[60] I heard the name pronounced in this way, but lower down it may be pronounced Bí-nuwé. However, I have to remark that Mr. Petermann changed the é into an í, from mere mistake; and I do not know whether the members of the Chádda expedition had sufficient authority for writing the name in this way. The word belongs to the Bátta language, where water is called “beé,” or “bé”; but in kindred dialects it is called “bí.” “Nuwé” means the mother; and the whole name means “mother of water.” The name, therefore, properly is of the feminine gender.
[61] “Tépe” is a Púllo or rather Fulfúlde word meaning “junction,” “confluence,” which by the Western Fúlbe would be called “fottérde máje.” In Háusa the name is “magángamú.”
[62] That this river is anywhere really called Chádda, or even Tsádda, I doubt very much; and I am surprised that the members of the late expedition in the Pleiad do not say a word on this point. I think the name Chádda was a mere mistake of Lander’s, confirmed by Allen, owing to their fancying it an outlet of Lake Tsád.
[63] This immense rise of the river agrees perfectly with the experience of Messrs. Laird and Oldfield, who, from absolute measurement, found the difference in the level of the water at Idda in the course of the year nearly sixty feet. See their Journal, vol. ii., p. 276, and p. 420, note, “fifty-seven to sixty feet.”

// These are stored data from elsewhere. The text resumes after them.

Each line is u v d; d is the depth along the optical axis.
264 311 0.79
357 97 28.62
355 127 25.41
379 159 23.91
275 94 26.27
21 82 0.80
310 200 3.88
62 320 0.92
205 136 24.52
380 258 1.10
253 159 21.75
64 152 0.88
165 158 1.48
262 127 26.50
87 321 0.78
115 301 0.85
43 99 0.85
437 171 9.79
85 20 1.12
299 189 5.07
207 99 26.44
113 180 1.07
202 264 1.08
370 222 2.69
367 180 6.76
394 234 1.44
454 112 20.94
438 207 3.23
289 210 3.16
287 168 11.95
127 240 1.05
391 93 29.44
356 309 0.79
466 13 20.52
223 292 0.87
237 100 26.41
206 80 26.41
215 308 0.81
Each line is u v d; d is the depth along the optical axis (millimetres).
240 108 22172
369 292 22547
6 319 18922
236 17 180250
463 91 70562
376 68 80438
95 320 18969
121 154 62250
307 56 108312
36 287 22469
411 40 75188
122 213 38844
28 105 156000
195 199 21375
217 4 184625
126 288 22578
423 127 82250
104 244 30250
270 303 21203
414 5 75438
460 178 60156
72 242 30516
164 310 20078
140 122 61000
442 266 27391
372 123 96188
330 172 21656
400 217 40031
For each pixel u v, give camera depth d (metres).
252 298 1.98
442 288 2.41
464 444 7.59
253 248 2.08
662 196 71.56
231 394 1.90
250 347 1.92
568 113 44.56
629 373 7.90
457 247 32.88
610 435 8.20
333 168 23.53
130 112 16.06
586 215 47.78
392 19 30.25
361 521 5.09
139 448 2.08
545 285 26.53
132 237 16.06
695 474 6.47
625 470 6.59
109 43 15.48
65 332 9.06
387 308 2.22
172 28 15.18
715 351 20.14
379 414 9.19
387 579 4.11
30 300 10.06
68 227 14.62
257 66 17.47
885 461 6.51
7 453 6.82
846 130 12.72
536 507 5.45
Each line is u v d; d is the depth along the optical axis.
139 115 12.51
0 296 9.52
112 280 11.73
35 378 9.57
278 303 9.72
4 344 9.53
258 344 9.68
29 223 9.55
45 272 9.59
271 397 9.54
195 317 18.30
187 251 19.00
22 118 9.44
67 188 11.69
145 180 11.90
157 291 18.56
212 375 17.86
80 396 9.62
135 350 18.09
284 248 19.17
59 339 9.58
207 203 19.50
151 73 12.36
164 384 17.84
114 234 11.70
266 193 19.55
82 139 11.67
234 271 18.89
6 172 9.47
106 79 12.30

[64] There was a very serious discrepancy amongst those gentlemen with regard to the fall of the river. Dr. Baikie states, in his Journal, which recently appeared, p. 230, that “the water first showed decided signs of falling about the 3rd of October, and by the 5th the decrease was very perceptible.” If, therefore, the river began to fall at Zhibu on the 3rd of October, the fall would commence at the Tépe, more than two hundred miles higher up along the windings of the river, at least three days before, if we take the current at three miles an hour. My statement, therefore, that the river begins decidedly to fall at the confluence at the very end of September, has been singularly confirmed. But that there is also some truth with regard to the long continuance of the highest level is evident from the conflicting observations of the party. (See Baikie’s Journal, p. 217.) Indeed the sailor-master insisted that the river had fallen long before; and all the people were puzzled about it. From all this I must conclude that my statement with regard to the river, instead of having been considerably modified by the expedition, has been confirmed by their experience in all its principal points. We shall see the same difficulty recur with regard to a maximum level preserved for forty days by the western river, although the time when it begins to fall is entirely different; and as to the latter river, not only I, but the natives also were mistaken with respect to its presumed time of falling. The same is the case with the (river) Shári, and is natural enough, considering the extensive inundations with which the rise of these African rivers is attended. This state of the rivers in the tropical climes is so irregular, that Leo Africanus has made quite the same observation. (L. i. c. 28, “Descrizione dell’ Africa.”)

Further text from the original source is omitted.